We performed univariate and multivariate analyses in the LT cohort (n = 44) to identify the independent risk predictors of PFS after LT (Table 1). In univariate analysis, two factors were identified: patient with distal metastasis before LT (HR: 3.685, 95% CI: 1.269–10.705, P = 0.017) and patient with serum AFP ≥13,686.5 ng/ml before LT (after pre-transplantation chemotherapy) (HR: 6.825, 95% CI: 2.350–19.825, P < 0.001). In multivariate analysis, AFP ≥13,686.5 ng/ml before LT (HR: 6.825, 95% CI: 2.350–19.825, P < 0.001) was the only independent risk factor for PFS.

Table 1

Table 1. Univariable and multivariable Cox regression for the PFS of patients underwent LT.

Survival analysis showed that PFS in HB patients with AFP <13,686.5 ng/ml was significantly higher than that in those with AFP ≥13,686.5 ng/ml (1/3/5 year OS: 82.8%/82.8%/82.8% vs. 26.7%/26.7%/-; P < 0.0001) (Figure 2A). As for OS, patients with AFP ≥13,686.5 ng/ml also showed poorer prognosis (1/3/5 year OS: 100.0%/96.4%/96.4% vs. 86.7%/61.9%/61.9%; P = 0.0191) (Figure 2B).

Figure 2

Figure 2. Independent risk factors of prognosis in HB patients underwent LT. (A) Progression free survival in patients with AFP ratio <13,686.5 ng/ml versus with AFP ratio ≥13,686.5 ng/ml, from the time of LT. (B) Overall survival in patients with AFP <13,686.5 ng/ml versus with AFP ≥13,686.5 ng/ml, from the time of LT. (C) Progression free survival in patients with distal metastasis (before LT) versus without distal metastasis, from the time of LT. (D) Overall survival in patients with distal metastasis (before LT) versus without distal metastasis, from the time of LT.

Independent prognostic predictors of OS

Similarly, we attempted to identify key predictors of OS in the LT cohort using univariate and multivariate analyses (Table 2). In univariate analysis, two factors were identified as credible candidates: distal metastasis before LT (HR, 8.246; 95% CI: 1.374–49.481, P = 0.021) and not using sirolimus (HR, 7.948; 95% CI: 0.872–72.436, P = 0.066). In multivariate analysis, distal metastasis before LT (HR, 7.513; 95% CI: 1.239–45.553, P = 0.028) was the only independent predictor of OS in HB patients who underwent LT.

Table 2

Table 2. Univariable and multivariable Cox regression for the OS of patients underwent LT.

We also compared the outcomes of patients without distal metastasis before LT vs. those with distal metastasis and found that the latter had significantly lower PFS (1/3/5 year OS: 70.3%/70.3%/70.3% vs. 28.6%/28.6%/-; P = 0.0103) (Figure 2C) and OS (1/3/5 year OS: 97.3%/94.4%/94.4% vs. 85.7%/42.9%/-; P = 0.0058) (Figure 2D).

Clinical decision-making in HB patients underwent LT

We focused on clinical decision-making factors that were closely related to LT, including primary vs. salvage LT, graft type (whole liver vs. partial liver), donor type (living vs. deceased), and bile duct anastomosis (duct-to-duct vs. cholangioenteric). None of these factors affected PFS (Table 1) or OS (Table 2) in patients with HB who underwent LT.
* * * * *
What you are asked to do: Retype the part of the liver transplant outcomes text starting with "Table 2. Univariable" and going on through "85.7%/42.9%/-; P = 0.0058) (Figure 2D).".

Extracted data:
* * * * *
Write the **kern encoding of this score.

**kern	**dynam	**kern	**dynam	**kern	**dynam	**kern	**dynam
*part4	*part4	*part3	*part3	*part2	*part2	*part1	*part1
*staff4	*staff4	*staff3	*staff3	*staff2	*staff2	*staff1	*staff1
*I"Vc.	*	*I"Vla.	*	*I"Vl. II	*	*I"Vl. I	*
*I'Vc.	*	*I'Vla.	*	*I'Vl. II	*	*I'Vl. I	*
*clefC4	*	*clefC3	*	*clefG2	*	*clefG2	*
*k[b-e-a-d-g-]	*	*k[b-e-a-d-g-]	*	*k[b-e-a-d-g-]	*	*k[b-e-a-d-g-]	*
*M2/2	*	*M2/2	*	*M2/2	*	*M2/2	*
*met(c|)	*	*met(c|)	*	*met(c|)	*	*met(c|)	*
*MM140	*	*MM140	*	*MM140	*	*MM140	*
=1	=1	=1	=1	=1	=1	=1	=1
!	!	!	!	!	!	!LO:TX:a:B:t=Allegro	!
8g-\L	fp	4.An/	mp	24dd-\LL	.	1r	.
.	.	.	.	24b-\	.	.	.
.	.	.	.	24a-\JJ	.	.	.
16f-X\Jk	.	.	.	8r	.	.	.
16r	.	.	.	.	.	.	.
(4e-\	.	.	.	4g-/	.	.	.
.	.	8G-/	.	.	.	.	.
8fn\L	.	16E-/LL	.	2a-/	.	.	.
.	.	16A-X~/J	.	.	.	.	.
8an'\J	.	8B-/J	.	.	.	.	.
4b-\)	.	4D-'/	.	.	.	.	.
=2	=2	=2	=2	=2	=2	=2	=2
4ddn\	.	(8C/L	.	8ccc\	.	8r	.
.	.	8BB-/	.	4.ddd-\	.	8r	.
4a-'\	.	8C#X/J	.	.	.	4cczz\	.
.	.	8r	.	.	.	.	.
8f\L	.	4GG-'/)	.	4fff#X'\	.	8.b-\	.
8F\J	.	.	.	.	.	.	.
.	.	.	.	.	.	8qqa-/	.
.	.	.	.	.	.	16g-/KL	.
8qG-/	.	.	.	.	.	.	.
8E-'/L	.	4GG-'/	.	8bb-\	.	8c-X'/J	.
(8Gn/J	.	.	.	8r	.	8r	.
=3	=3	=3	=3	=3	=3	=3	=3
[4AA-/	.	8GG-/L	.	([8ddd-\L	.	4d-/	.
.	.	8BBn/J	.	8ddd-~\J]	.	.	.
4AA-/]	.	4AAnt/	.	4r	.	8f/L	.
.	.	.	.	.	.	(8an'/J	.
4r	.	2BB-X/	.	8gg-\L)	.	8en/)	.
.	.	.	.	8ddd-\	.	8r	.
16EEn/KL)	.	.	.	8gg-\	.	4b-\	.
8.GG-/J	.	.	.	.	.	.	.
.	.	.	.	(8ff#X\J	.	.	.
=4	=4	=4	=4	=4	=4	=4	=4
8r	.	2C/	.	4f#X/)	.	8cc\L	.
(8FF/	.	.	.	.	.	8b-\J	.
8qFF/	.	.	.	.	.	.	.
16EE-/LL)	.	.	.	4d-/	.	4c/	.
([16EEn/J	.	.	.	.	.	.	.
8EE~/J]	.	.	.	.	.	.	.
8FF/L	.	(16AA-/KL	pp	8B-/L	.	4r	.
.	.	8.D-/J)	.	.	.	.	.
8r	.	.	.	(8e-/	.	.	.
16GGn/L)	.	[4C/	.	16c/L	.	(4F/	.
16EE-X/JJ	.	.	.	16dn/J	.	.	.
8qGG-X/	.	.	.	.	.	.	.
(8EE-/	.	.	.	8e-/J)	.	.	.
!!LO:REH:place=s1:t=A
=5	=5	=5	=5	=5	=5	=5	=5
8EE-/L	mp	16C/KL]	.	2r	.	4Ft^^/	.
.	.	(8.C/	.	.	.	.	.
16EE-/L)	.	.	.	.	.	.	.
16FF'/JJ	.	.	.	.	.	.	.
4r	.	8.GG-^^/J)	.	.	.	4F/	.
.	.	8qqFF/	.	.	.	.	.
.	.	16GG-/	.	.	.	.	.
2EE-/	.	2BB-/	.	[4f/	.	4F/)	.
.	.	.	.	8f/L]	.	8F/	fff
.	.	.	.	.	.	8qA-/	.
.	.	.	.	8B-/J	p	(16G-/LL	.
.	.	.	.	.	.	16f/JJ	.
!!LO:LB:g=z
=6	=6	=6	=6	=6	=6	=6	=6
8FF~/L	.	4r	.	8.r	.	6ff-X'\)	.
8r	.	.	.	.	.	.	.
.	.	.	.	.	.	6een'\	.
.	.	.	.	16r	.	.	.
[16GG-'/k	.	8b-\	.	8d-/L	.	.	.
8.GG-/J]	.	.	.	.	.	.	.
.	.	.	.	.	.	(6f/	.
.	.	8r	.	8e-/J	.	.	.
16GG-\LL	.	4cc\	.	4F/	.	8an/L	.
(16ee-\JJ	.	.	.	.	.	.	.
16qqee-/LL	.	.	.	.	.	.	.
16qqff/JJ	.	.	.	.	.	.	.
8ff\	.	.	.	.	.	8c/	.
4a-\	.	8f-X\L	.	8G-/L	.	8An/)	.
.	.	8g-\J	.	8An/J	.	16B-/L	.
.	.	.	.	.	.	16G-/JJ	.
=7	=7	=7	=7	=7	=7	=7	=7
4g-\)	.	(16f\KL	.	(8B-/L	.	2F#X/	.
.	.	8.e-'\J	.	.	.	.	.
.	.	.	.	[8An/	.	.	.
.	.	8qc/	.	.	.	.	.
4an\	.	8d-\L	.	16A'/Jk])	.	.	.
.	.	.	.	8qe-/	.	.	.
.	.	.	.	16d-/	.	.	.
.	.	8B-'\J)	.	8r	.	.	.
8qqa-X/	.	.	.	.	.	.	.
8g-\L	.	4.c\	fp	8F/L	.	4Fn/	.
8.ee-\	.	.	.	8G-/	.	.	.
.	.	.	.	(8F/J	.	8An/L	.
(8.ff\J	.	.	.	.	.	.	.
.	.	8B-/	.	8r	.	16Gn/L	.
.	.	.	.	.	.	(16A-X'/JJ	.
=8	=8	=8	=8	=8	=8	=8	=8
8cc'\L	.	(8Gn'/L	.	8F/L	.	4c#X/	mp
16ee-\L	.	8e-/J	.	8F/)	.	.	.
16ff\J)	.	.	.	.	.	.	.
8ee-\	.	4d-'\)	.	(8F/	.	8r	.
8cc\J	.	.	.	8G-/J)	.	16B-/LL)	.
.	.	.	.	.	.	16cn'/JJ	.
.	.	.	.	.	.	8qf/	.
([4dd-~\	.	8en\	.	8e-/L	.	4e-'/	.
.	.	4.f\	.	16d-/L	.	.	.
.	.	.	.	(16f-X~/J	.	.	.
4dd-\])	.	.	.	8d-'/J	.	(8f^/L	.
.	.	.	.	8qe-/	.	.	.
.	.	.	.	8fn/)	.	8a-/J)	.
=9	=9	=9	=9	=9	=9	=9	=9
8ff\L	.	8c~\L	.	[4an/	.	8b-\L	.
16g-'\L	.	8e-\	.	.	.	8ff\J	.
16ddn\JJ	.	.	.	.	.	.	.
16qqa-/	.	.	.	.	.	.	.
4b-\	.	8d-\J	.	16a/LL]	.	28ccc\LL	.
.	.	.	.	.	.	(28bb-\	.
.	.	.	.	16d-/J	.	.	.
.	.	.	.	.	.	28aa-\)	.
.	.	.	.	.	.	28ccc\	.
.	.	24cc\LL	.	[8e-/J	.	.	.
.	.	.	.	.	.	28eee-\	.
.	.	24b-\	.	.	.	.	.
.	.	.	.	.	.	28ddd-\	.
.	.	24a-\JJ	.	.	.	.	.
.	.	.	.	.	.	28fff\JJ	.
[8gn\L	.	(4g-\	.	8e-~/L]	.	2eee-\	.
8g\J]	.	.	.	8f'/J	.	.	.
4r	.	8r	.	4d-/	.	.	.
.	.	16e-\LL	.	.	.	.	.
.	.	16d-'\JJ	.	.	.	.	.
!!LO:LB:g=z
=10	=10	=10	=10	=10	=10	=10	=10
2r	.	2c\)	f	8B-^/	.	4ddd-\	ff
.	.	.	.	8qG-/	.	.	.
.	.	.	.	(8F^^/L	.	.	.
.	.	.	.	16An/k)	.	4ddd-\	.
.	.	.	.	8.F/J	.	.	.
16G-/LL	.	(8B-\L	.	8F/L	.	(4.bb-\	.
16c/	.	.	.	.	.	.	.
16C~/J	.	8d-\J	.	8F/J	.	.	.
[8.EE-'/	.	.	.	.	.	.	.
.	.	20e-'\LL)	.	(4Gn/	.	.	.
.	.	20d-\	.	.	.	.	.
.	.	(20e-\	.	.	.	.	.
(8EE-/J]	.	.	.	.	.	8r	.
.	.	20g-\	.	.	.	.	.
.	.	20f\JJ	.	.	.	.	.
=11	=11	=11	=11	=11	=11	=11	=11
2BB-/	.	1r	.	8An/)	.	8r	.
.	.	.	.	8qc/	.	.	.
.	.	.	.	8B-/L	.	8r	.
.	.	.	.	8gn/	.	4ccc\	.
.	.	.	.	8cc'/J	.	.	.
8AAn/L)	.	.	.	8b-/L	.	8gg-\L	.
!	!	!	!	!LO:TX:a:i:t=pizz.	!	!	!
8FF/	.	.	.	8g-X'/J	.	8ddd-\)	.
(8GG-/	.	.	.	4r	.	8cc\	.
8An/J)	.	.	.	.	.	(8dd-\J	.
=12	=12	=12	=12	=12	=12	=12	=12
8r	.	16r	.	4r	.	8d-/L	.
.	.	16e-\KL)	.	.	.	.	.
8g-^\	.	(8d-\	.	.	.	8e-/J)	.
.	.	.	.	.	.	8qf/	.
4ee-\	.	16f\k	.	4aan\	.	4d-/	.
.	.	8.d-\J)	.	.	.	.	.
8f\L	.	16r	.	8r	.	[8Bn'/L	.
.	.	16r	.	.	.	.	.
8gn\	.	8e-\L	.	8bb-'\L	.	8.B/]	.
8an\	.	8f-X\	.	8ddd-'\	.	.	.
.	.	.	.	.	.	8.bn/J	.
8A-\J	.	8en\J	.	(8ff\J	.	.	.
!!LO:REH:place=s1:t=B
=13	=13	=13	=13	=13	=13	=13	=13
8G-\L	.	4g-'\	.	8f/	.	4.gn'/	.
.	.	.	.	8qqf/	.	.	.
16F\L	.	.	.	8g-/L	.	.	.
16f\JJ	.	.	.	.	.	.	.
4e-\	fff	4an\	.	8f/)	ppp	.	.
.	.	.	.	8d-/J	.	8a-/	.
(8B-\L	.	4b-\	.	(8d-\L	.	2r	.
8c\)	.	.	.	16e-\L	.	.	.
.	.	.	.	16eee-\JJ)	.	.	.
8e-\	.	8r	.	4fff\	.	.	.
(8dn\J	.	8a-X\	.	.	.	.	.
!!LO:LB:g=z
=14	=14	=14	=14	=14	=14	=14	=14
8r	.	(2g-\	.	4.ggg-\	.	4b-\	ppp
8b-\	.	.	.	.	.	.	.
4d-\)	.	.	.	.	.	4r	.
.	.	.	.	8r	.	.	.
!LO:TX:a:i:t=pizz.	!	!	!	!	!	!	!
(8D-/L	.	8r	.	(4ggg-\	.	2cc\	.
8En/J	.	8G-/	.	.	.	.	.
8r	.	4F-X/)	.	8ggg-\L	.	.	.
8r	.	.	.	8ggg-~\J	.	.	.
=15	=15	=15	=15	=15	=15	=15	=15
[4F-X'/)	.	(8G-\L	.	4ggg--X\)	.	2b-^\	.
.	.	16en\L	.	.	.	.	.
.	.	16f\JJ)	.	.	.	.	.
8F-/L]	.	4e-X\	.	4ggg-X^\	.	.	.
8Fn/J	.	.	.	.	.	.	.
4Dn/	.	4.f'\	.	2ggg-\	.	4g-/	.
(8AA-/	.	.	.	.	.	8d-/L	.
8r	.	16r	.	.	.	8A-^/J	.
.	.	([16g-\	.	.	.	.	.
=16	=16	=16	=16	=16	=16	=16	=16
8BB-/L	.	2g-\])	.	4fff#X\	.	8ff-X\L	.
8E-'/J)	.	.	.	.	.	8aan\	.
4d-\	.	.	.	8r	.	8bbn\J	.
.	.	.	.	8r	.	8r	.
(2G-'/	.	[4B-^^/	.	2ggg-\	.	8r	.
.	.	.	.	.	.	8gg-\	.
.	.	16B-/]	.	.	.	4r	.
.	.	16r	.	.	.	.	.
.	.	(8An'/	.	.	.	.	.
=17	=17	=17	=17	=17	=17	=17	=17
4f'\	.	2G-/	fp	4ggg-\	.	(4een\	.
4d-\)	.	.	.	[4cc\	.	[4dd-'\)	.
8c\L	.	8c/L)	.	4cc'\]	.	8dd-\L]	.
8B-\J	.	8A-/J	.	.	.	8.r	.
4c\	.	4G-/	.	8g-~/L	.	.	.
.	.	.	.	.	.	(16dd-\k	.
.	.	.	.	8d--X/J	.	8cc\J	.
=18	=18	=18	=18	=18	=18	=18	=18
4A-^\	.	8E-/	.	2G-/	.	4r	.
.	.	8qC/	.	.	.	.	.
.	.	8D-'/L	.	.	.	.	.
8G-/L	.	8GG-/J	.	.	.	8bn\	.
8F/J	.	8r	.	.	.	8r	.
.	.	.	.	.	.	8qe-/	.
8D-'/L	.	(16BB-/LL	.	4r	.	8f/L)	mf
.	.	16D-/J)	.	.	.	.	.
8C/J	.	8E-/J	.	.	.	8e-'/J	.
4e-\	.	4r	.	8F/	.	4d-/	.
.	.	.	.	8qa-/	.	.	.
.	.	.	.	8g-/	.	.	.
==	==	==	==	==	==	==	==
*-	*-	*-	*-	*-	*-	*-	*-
* * * * *
Exercise response:
Table 2. Univariable and multivariable Cox regression for the OS of patients underwent LT.

We also compared the outcomes of patients without distal metastasis before LT vs. those with distal metastasis and found that the latter had significantly lower PFS (1/3/5 year OS: 70.3%/70.3%/70.3% vs. 28.6%/28.6%/-; P = 0.0103) (Figure 2C) and OS (1/3/5 year OS: 97.3%/94.4%/94.4% vs. 85.7%/42.9%/-; P = 0.0058) (Figure 2D).